For years, female detainees who are awaiting a court verdict on the crime they are accused of have either been given absolutely no sanitary protection at all, or the sort of thin, inadequate stuff that would be suitable only for a pubescent girl just starting to menstruate. This means women end up bleeding through their clothes onto the seats of the vans taking them to court or are forced to wear tampons for more than eight hours, which carries a health risk. Our criminal justice system removes freedom from people who have done wrong as a fitting punishment for their crimes. But it shouldn’t also take away their basic dignity.
I look at the general treatment of women’s issues in my forthcoming book, Why We Get The Wrong Politicians, and conclude that while MPs must have empathy for people whose lives are entirely different to theirs, it really is important that the general parliamentary ecosystem is made up of a mix of life experiences. It cannot be a coincidence that only in 2018, when Parliament was finally a third female, did ministers feel they could start talking about how women on their periods are treated. It’s not just those in custody, but the fact that sanitary protection costs money, even without the Tampon Tax that MPs put a great deal of effort into trying to abolish. The Chamber now discusses period poverty, too.
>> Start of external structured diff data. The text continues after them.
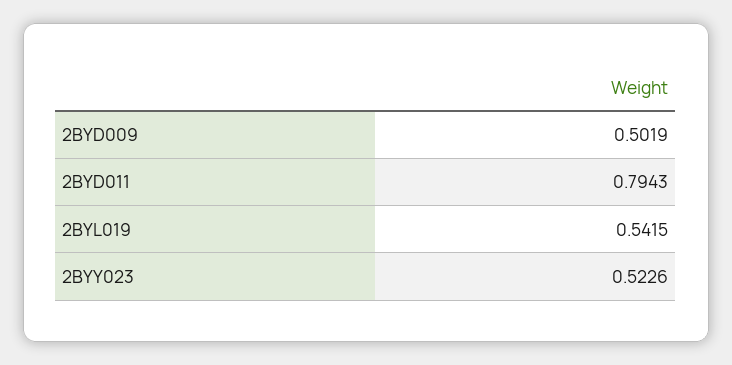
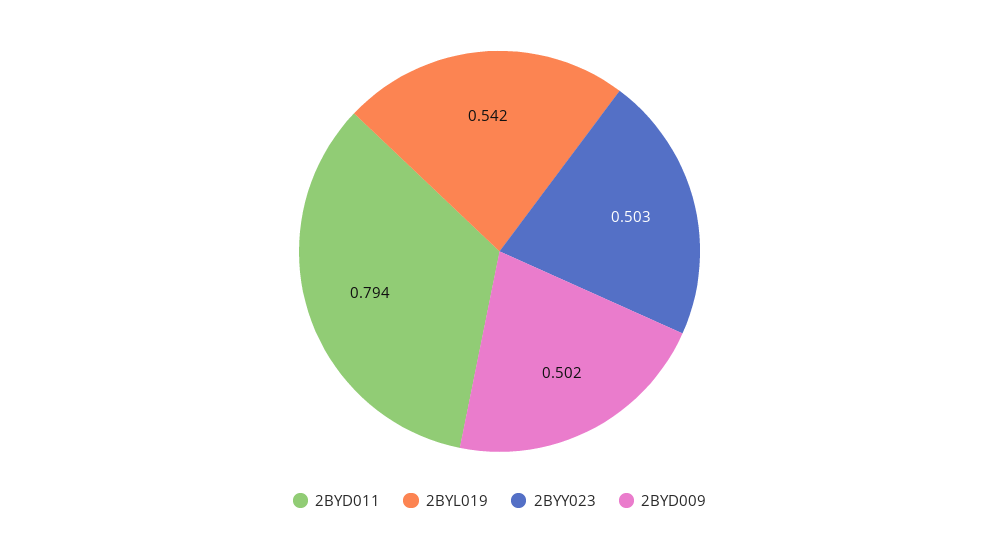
  {
    "2BYD009": 0.5019,
    "2BYD011": 0.7943,
    "2BYL019": 0.5415,
-   "2BYY023": 0.5226
+   "2BYY023": 0.503
  }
Most women have grown up with the fear of a period appearing on the outside of their clothes, and have a visceral reaction to the thought of anyone having to stuff their underwear with toilet roll to avoid that indignity. Men are largely unaware – and wish to remain so – of the general inconvenience of having a monthly period. If they can get over a lingering adolescent disgust at the whole idea, they still don’t fully understand that this is something worth pushing for: it just don’t seem that big a deal otherwise.
When Labour’s Jess Phillips told the House of Commons shortly after being elected that ‘every man sitting in this House is now here because, at some point, his mother had a period’, most of the men sitting there looked as though they wished she hadn’t provoked this mental image. There were similar uncomfortable looks when Phillips’ colleague Danielle Rowley announced in the Chamber that she was actually on her period.
It was blunt of both women to say such things, but parliamentarians surely need to be blunt about problems their constituents are facing. The squeamishness about periods is one of the reasons women have ended up suffering the utter humiliation of no sanitary products. Something needed to change.
If you don’t have mixed parliament, then you end up with laws designed and scrutinised by people who can’t quite imagine that indignity described above. You also end up with a system that doesn’t quite see the urgency in dealing with an inadequate building, as was the case in the Grenfell disaster, or less explosively, one that doesn’t really understand how crushing it is to be moved from one unsuitable form of temporary accommodation to another.
The political parties do know this, but as I’ve found in my research for my book, they have done little to change the root causes of an unrepresentative Parliament. Until they do, many more basic indignities will take years before their are noticed.